Pastoralist communities from Isiolo County have been advised to reduce their herds’ size to avoid loss in the prevailing drought which is threatening to wipe out their livestock.

They were asked to sell some of their livestock and shun huge losses as a result of lack of pasture and water due to the drought that is killing their animals in numbers.

The National Drought Management Authority (NDMA) County coordinator, Lordman Lekalkuli said that destocking animals in the dry spell would ease the much pressure on the strained natural resources.

Lekalkuli said the livestock keepers in the area should sell their animals this month when the animals are in good body condition because they can fetch better returns than wait until they are weakened by drought and make losses.

“If the livestock owners sell the animals early this month they will be lucky to get better prices instead of waiting to reduce stocks later when they will be weak and some die from severe drought,” he said.

The drought management officer said the government has been making numerous appeals to the pastoralists to reduce sizes of their stock at the onset of dry spell and restock when the situation improves so as to maximize profits of the trade which is their economic mainstay.

He added that more than half of the County’s population was in need of food support and the situation was worsening and likely to get better after three months when the October-December rain season is expected.

Mr.

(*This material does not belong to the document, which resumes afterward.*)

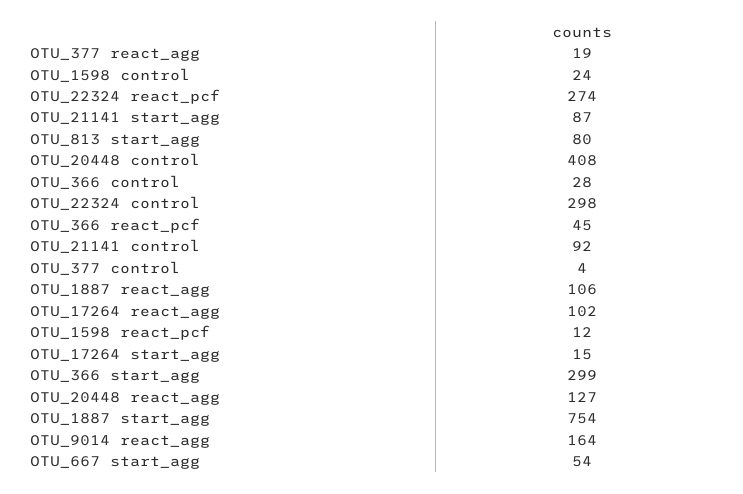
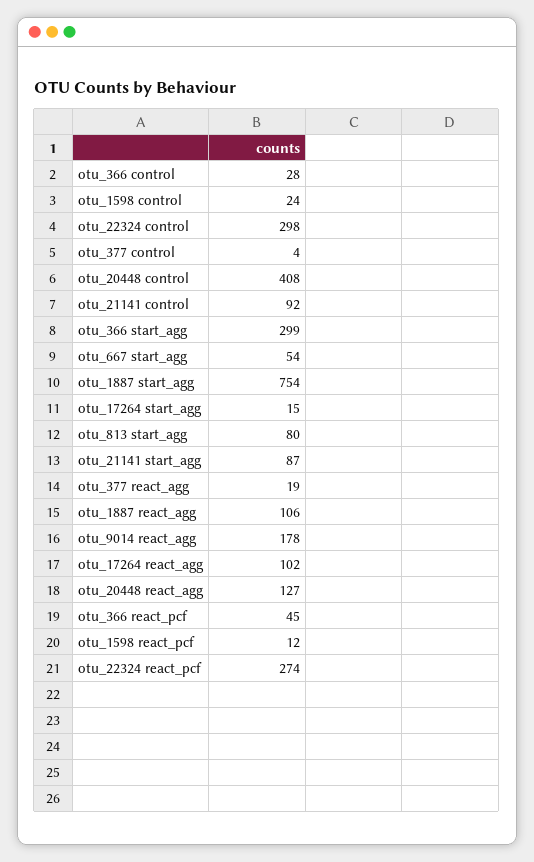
OTU_9014 react_agg: 164 -> 178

Lekalkuli said the government and partners had been promoting drought resilience among the local communities so that they could easily cope with the drought situations.

Among the resilience activities include ensuring the residents are food secure using the cash transfer strategy, making water accessible through new and existing projects, and provision of animal feeds and farm inputs.

About 4 million Kenyans from 23 ASAL counties across the country are in dire need of food support following failure of rains in the last three seasons in the region.